Though the third solution, the receptor on a blade, recommended in IEC61400-24 [5], appears the best solution for lightning protection, it is not a complete solution. Despite the existence of such receptors, dielectric accidents still occur on wind power turbines including blades, the generator, the transformer and lowvoltage circuits [7].
    According to an IEC report [5], the most frequent accident is dielectric breakdown on low-voltage circuits including electric and telecommunication equipment. In general, electrical and electronic equipment for wind power generation are set up close to or inside a wind tower. Once lightning strikes the wind turbine, assuming that it hits a receptor of one of the blades, a lightning current surge propagates through a down-conductor in the blade, a carbon brush or arc horn near the bearings,and the grounding conductor inside a wind tower (or,in another case, the current may flow through the conductive tower itself). The low-voltage circuit in the wind turbine is easily broken by electromagnetic induction in such a situation. Considering the above, the author proposes a novel lightning protection system that has two ring-shaped electrodes.
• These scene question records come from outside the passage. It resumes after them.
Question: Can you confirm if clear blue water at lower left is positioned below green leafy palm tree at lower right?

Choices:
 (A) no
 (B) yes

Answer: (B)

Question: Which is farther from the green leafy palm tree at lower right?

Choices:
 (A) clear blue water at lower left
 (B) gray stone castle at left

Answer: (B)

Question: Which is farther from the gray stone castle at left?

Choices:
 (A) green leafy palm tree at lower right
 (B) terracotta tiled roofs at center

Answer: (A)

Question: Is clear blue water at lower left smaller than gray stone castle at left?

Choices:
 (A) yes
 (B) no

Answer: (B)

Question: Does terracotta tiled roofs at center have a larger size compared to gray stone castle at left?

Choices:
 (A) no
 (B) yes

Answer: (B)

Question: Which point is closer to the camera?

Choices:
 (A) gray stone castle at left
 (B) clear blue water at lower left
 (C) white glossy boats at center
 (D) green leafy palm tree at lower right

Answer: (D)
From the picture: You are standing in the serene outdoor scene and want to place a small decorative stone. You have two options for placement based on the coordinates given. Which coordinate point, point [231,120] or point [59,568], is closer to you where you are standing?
The principal concern of the proposed system is to prevent the lightning surge from affecting the wind turbine as well as the nacelle and the tower.
    This paper discusses an impulse experiment utilizing the proposed system in a downsized wind tower accurately simulating an actual 2 MW wind turbine on a 1/100 scale. Attaching the proposed ring-shaped electrodes to the downsized wind turbine, the author demonstrates that the system provides effective lightning protection.

　　1. 前言
　　隨著風電產業的迅猛發展，全球裝機量的激增，機組的并網問題和雷電的防護問題逐步得到了業界的重視，由于機組所處的安裝條件都比較惡劣，并且其自身的結構特點，也是也在環境中較易遭到雷擊。因此，發明一種新型的直擊雷防護措施，已經成了一種必須的措施。
　　雷電對機組的影響已經暴露出來，日本經常會受到嚴重的雷擊侵襲。而最有名的的應該是日本沿海地區獨有的冬季雷暴。實際上，在日本的沿海的風力發電場每年都受到嚴重的雷電影響，同時由于日本冬季雷的電流強度高于世界平均雷電流強度，所以其威力和破壞力也是巨大的。
　　盡管按照相關的標準采取了一定的防護措施，但在對于葉片而言仍沒有更好的防護手段，當雷電擊中機組后雷電流的傳導還存在很多不確定性。
　　所以說在風力發電雷電防護領域還有很多的工作需要進一步完善，一般來講，機組的防雷系統包括：機艙接閃器（測風支架）、葉片接閃器、由于機艙上接閃器的高度和角度不能滿足防護需要，單獨設計避雷塔的費用也較高；盡管葉片上配置有接閃器，也被IEC61400-24這一技術屬性文件明確提出，并作為一種通用方案，但是這并不是最完整有效的防護方法。無論葉片上是否有設計接閃器，對于機組的變槳、主控、發電機、變壓器等低壓電控設備的雷擊事故依然發生。IEC的一篇技術性文章指出：雷電對機組的影響主要集中在低壓電控系統和通信系統，一般來說只要機組中存在低壓電子類裝置，在雷電發生時，低壓電控設備都是受到雷電電磁脈沖的影響及直接在線路上產生的浪涌的侵襲。
　　考慮到機組的特殊情況，作者提出了一種利用兩個環形電極構成的間隙放電器組成的直擊雷防護系統，這種系統最擔心的問題是如何保證雷電流不進入輪轂及機艙，這部分在文中將作為重點討論。通過一個比例尺為1:100參照實際的2MW風力發電機組制作一個模型，并采用這種防雷系統，通過雷擊實驗的方式驗證這套系統的有效性和優勢。
 

　　2. Proposal of the Novel Lightning Protection System
　　Figure 1 is a conceptual illustration of a conventional system and the proposed system of lightning protection for wind turbines. Generally, in the conventional system,the lightning current flows from one of the receptors installed on the top end of a blade to the ground via a down-conductor in the blade, brush or arc-horn near the bearing, and a grounding-wire (or sometimes the body of the tower itself).